Однако грянул и для Нины час пик. Теперь, когда до защиты диссертации оставались считанные месяцы, она работала на кафедре допоздна. Как ни засиживался он в своей «клетушке», всё равно обычно возвращался раньше и успевал приготовить ужин до ее прихода. Она появлялась совсем замученная: бескровно-бледное лицо, синеватые тени под глазами. Даже говорила с трудом и почти не хотела есть. Сердилась, если он пристально смотрел на нее, такую милую в этой усталости и такую от него отдаленную. Он успокаивал себя: всё нормально. Просто у них, у обоих, трудное время, надо его пережить.
О себе он, впрочем, догадывался: у него, скорей всего, ничего уже не изменится… Всю жизнь просидеть в «клетушке»? А почему нет, что тут плохого? Может быть, и Нина в конце концов это поймет. А сейчас ей было не до него. И как-то так вышло, что им обоим стало не до Алёнки, оказавшейся в итоге на руках у тещи.
Он привозил из каждой командировки ворох ярких игрушек, спешил развлекать и ласкать малышку. Девочка с любопытством смотрела на него лучистыми голубыми глазами Нины. Он пугался: чужой, чужой! Ему казалось, он сам виноват в том, что не отыскивает в душе каких-то особенных, отцовских чувств к дочери. Он читал ей книжки, разыгрывал в лицах и даже с песенками «Кошкин дом»:
Выйдет кошка на прогулку, Да пройдет по переулку — Смотрят люди, не дыша: До чего же хороша!Алёнка тихо слушала, и ему всё казалось, что она, двухлетняя, думает о своем. Как Нина.
А лектор из райкома был молод — лет тридцати, не больше. Невысокий, изрядно полноватый, с круглым лицом, коротенькой стрижкой, с насмешливыми темными глазами. В кабинете политпросвещения, небольшом зальчике, собирались три-четыре десятка политинформаторов из цехов и отделов. Григорьев всегда старался сесть в последнем ряду.
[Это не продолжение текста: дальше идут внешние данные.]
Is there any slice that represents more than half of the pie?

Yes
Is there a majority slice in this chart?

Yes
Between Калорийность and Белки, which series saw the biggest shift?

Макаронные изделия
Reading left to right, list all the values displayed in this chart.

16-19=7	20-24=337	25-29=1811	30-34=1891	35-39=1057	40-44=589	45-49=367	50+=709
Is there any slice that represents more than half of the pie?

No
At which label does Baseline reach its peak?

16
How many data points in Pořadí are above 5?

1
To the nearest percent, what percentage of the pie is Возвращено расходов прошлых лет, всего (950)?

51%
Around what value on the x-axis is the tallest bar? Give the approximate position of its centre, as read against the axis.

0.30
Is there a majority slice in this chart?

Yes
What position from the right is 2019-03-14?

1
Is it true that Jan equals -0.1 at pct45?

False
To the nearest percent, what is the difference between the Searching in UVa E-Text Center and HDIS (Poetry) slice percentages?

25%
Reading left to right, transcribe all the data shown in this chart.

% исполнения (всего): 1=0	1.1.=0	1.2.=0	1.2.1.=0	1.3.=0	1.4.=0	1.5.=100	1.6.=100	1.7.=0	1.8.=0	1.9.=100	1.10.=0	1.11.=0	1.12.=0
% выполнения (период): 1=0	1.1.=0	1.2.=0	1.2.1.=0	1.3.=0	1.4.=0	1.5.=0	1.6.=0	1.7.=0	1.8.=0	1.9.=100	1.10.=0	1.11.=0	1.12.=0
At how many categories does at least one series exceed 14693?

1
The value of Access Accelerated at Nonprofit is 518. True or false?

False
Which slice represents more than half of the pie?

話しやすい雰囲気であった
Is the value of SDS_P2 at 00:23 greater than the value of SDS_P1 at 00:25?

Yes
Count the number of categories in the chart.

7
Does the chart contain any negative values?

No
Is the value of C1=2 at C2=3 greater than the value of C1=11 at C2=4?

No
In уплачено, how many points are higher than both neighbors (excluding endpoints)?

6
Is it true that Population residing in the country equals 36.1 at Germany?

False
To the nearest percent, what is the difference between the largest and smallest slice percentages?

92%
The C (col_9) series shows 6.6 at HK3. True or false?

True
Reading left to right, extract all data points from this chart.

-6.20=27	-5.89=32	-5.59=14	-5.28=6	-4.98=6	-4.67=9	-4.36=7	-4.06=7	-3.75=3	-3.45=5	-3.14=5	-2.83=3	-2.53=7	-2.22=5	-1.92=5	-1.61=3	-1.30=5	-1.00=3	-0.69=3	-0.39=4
По соседству обычно пристраивался Сашка Линник.
В первых рядах усаживались самые возбудимые политинформаторы — старички из военных отставников. Эти были всегда недовольны всем, и происходящими на свете событиями, и тем, что лектор, по их мнению, слишком мало сообщает, не намного больше газетного. А приходили именно за вожделенным негласным, тем, что нельзя напечатать, а можно лишь сообщить вот так, доверительно, своим.
Григорьев очень хотел слушать. Но стоило ему сесть, как усталость добивала и он проваливался в сон. Круглое лицо лектора начинало мячиком прыгать перед глазами, возноситься куда-то ввысь, словно он сам тонул в темном, теплом море. Ах, как было неловко! И как обидно: он погружался, а там, над морем, говорили о чем-то очень интересном. Обрывочные всплески фраз доносились к нему в глубину. Да ведь говорят о Брежневе!..
Как раз этой весной 1973-го грянул неистовый колокольный звон — генсеку присудили Ленинскую премию за укрепление мира. Тут же — кампания обмена партбилетов. Брежнев выписал Ленину, вечно живому, партбилет номер один. Всеобщее умиление. А вслед за этим — фанфары и литавры: самому генсеку выписан билет номер два. Что за наваждение! До сих пор к Брежневу относились спокойно. Сперва он и вовсе был заслонен Косыгиным, потом стал в глазах людей равным среди трех руководителей, потом, постепенно, — первым из трех. Всё шло не то чтоб с излишней скромностью, но в каких-то рамочках, пристойно. И вдруг — нескончаемый трезвон газет, радио, телевидения, и в ответ — мгновенный возмущенный ропот: «Да это что же — новый культ? Рехнулись?!»